[Opening THE RECORDS section]

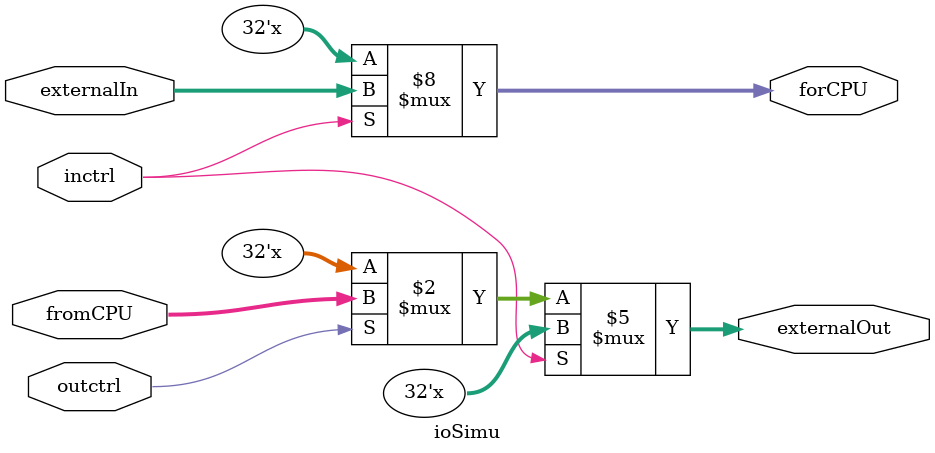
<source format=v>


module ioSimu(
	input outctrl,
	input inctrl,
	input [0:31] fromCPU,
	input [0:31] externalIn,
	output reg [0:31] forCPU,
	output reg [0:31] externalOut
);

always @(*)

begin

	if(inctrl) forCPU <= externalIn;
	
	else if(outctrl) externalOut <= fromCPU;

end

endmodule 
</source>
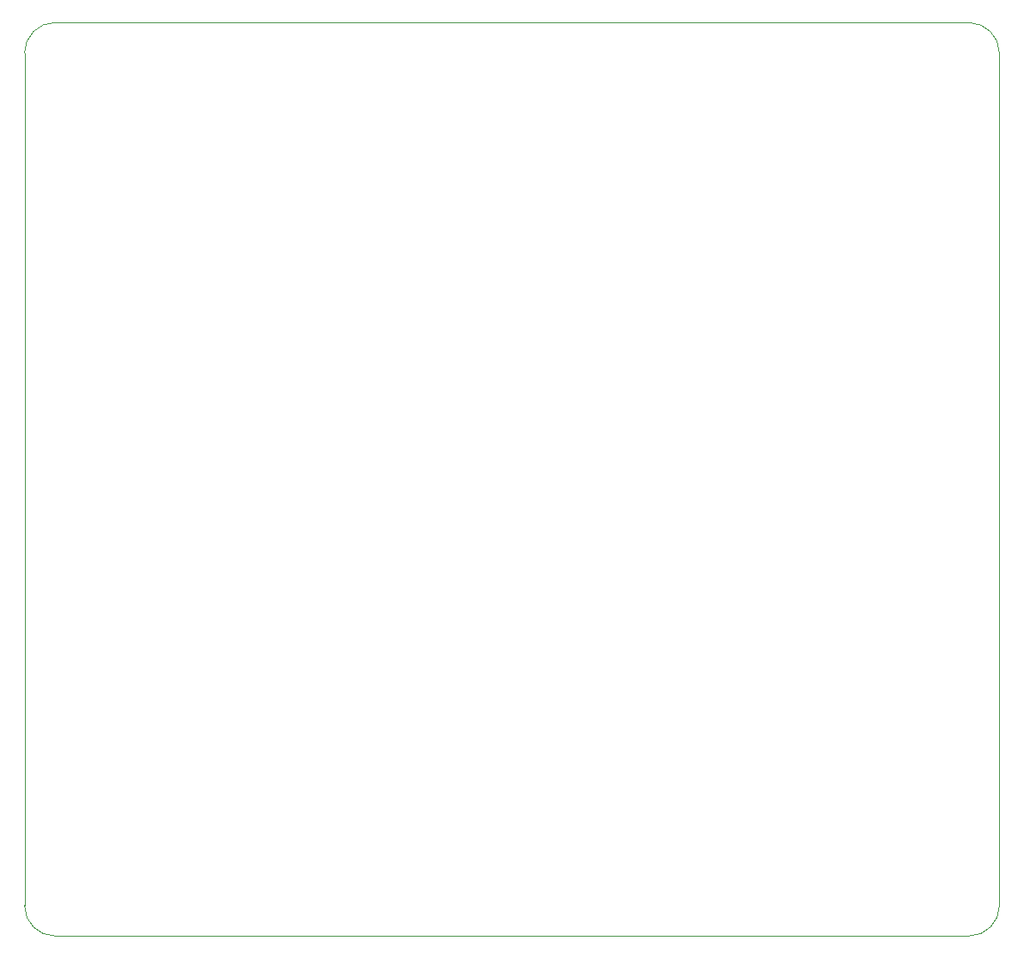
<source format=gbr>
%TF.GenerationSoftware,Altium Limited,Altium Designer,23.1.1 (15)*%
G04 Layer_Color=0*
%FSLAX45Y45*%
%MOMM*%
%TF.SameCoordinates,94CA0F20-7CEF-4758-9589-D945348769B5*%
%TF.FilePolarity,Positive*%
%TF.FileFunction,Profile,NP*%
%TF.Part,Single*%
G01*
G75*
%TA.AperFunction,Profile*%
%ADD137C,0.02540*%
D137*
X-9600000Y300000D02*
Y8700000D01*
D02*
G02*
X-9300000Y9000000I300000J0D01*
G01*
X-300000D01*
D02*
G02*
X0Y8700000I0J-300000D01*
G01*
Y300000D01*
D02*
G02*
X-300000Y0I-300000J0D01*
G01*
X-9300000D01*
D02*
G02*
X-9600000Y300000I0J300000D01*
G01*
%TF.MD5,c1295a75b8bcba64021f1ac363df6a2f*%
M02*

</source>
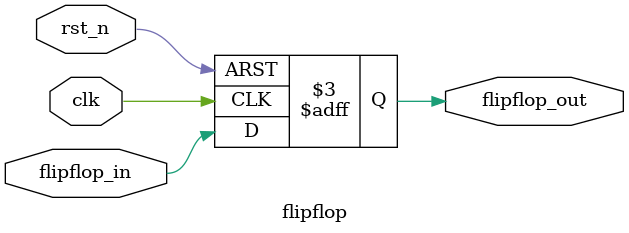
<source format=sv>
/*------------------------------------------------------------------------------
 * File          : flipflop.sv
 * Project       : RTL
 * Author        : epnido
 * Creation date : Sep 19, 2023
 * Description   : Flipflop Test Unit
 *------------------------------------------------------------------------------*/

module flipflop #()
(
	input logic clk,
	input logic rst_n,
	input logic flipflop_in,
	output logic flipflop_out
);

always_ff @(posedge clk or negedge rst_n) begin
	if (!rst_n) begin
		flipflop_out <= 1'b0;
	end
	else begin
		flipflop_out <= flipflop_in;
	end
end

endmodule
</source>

[Closing THE RECORDS section]

- **TASK ITEM**:
Exact copy, pictures excluded: every line above from the one containing "Limited,Altium Designer,23.1.1 (15)*%" to the one containing "always_ff @(posedge clk", inclusive, and nothing more.

- **OUTPUT FOR THIS TASK**:
%TF.GenerationSoftware,Altium Limited,Altium Designer,23.1.1 (15)*%
G04 Layer_Color=0*
%FSLAX45Y45*%
%MOMM*%
%TF.SameCoordinates,94CA0F20-7CEF-4758-9589-D945348769B5*%
%TF.FilePolarity,Positive*%
%TF.FileFunction,Profile,NP*%
%TF.Part,Single*%
G01*
G75*
%TA.AperFunction,Profile*%
%ADD137C,0.02540*%
D137*
X-9600000Y300000D02*
Y8700000D01*
D02*
G02*
X-9300000Y9000000I300000J0D01*
G01*
X-300000D01*
D02*
G02*
X0Y8700000I0J-300000D01*
G01*
Y300000D01*
D02*
G02*
X-300000Y0I-300000J0D01*
G01*
X-9300000D01*
D02*
G02*
X-9600000Y300000I0J300000D01*
G01*
%TF.MD5,c1295a75b8bcba64021f1ac363df6a2f*%
M02*

</source>
<source format=sv>
/*------------------------------------------------------------------------------
 * File          : flipflop.sv
 * Project       : RTL
 * Author        : epnido
 * Creation date : Sep 19, 2023
 * Description   : Flipflop Test Unit
 *------------------------------------------------------------------------------*/

module flipflop #()
(
	input logic clk,
	input logic rst_n,
	input logic flipflop_in,
	output logic flipflop_out
);

always_ff @(posedge clk or negedge rst_n) begin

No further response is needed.